Work request >>
Copy each record below exactly, please, and leave its pictures out.

#####

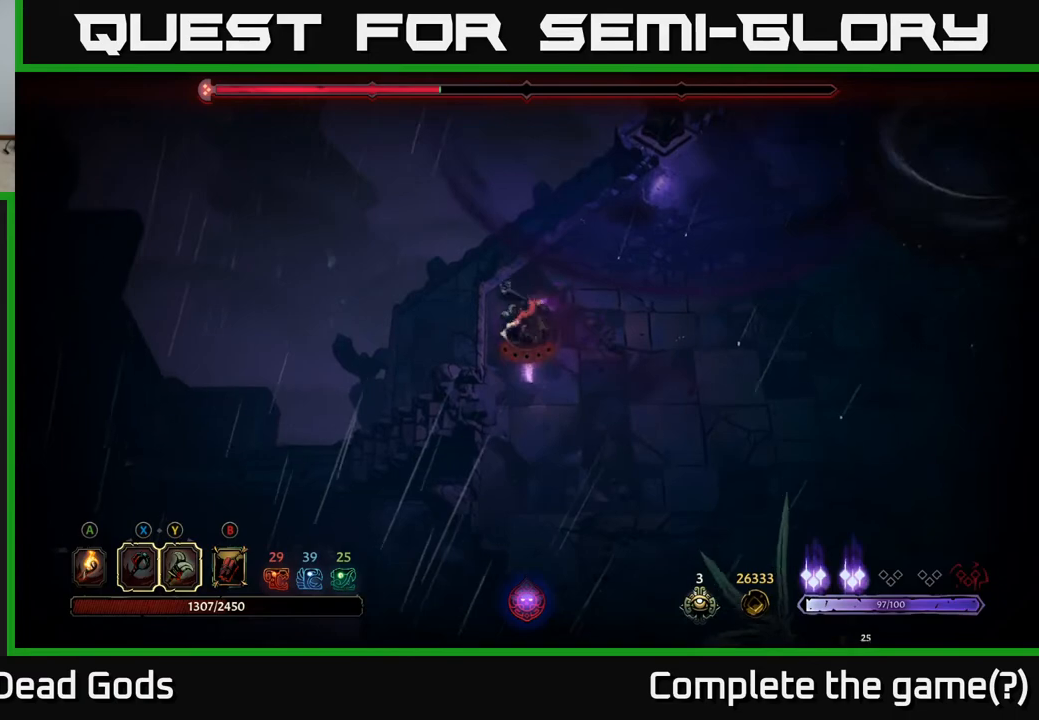
{"buttons": [], "left_stick": "down-right", "right_stick": "center", "events": [[500, "left_stick", "down-right"]]}
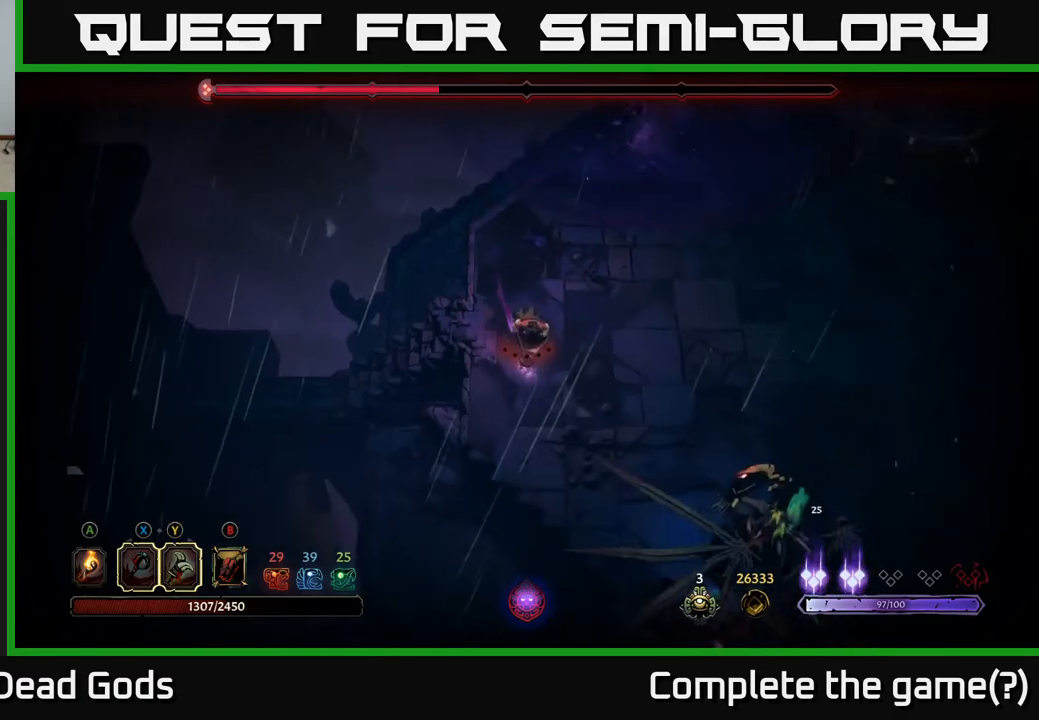
{"buttons": [], "left_stick": "down-right", "right_stick": "center", "events": []}
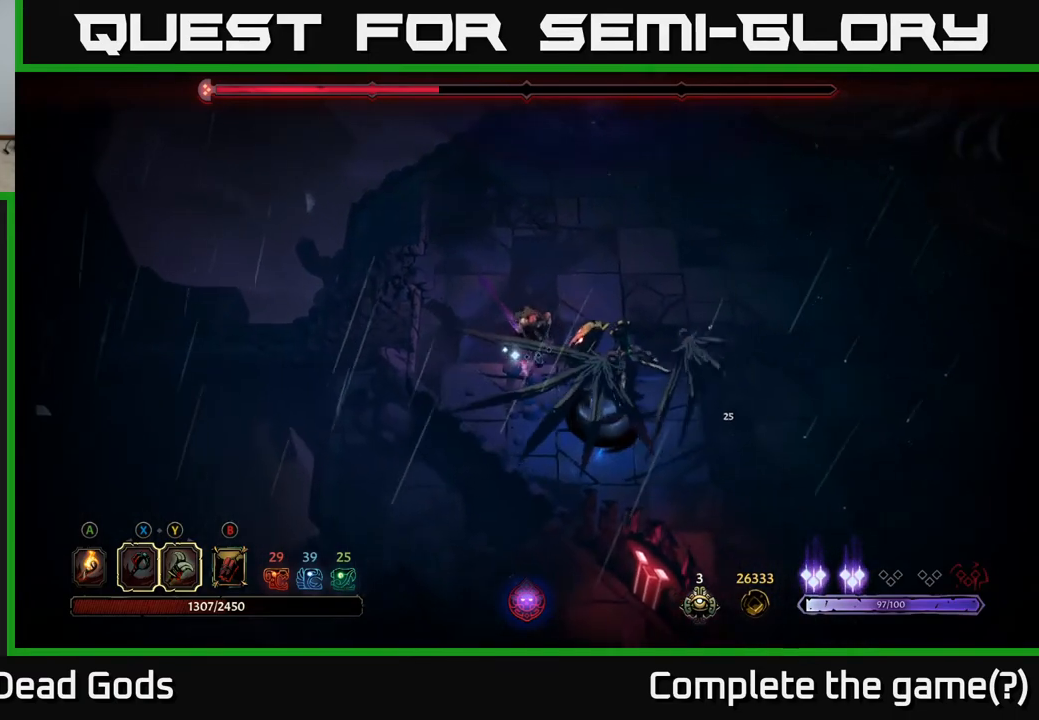
{"buttons": [], "left_stick": "down-right", "right_stick": "center", "events": [[217, "Y", "down"], [300, "Y", "up"]]}
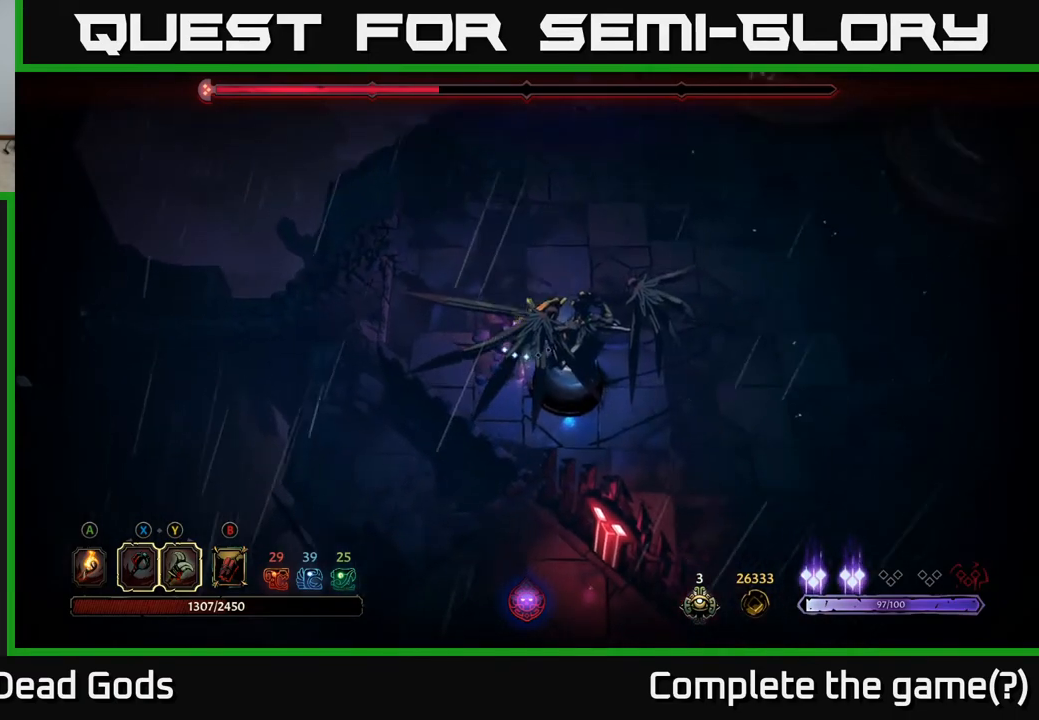
{"buttons": [], "left_stick": "down-right", "right_stick": "center", "events": [[250, "Y", "down"], [350, "Y", "up"]]}
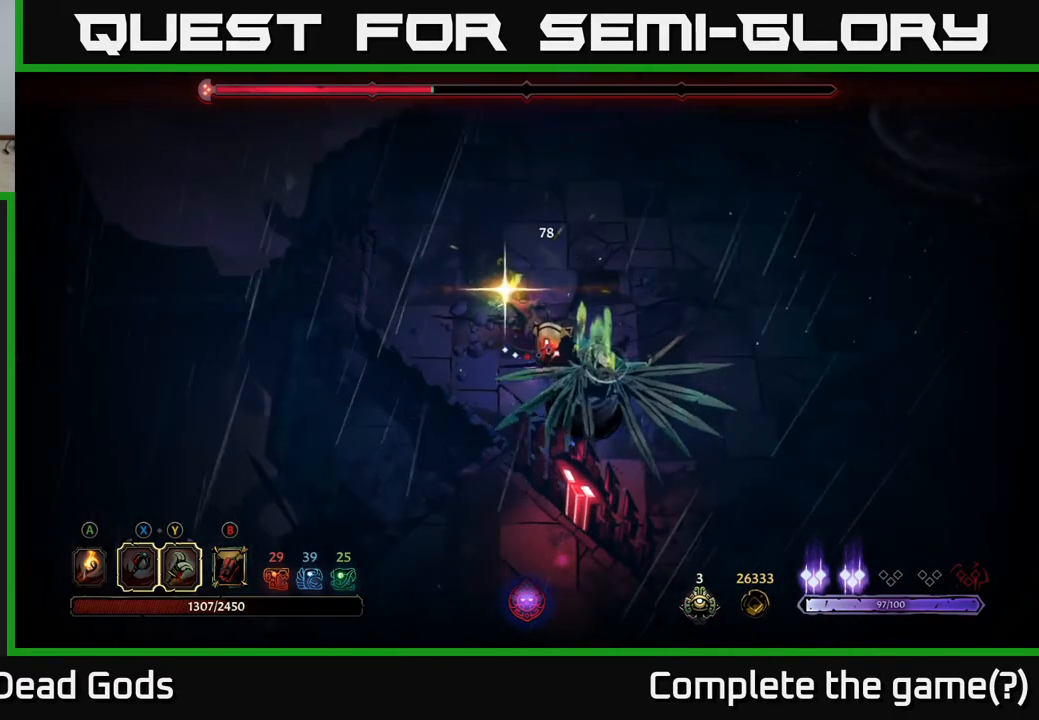
{"buttons": [], "left_stick": "right", "right_stick": "center", "events": [[317, "R2", "down"], [317, "left_stick", "right"], [500, "R2", "up"]]}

#####

Exercise answer >>
{"buttons": [], "left_stick": "down-right", "right_stick": "center", "events": [[500, "left_stick", "down-right"]]}
{"buttons": [], "left_stick": "down-right", "right_stick": "center", "events": []}
{"buttons": [], "left_stick": "down-right", "right_stick": "center", "events": [[217, "Y", "down"], [300, "Y", "up"]]}
{"buttons": [], "left_stick": "down-right", "right_stick": "center", "events": [[250, "Y", "down"], [350, "Y", "up"]]}
{"buttons": [], "left_stick": "right", "right_stick": "center", "events": [[317, "R2", "down"], [317, "left_stick", "right"], [500, "R2", "up"]]}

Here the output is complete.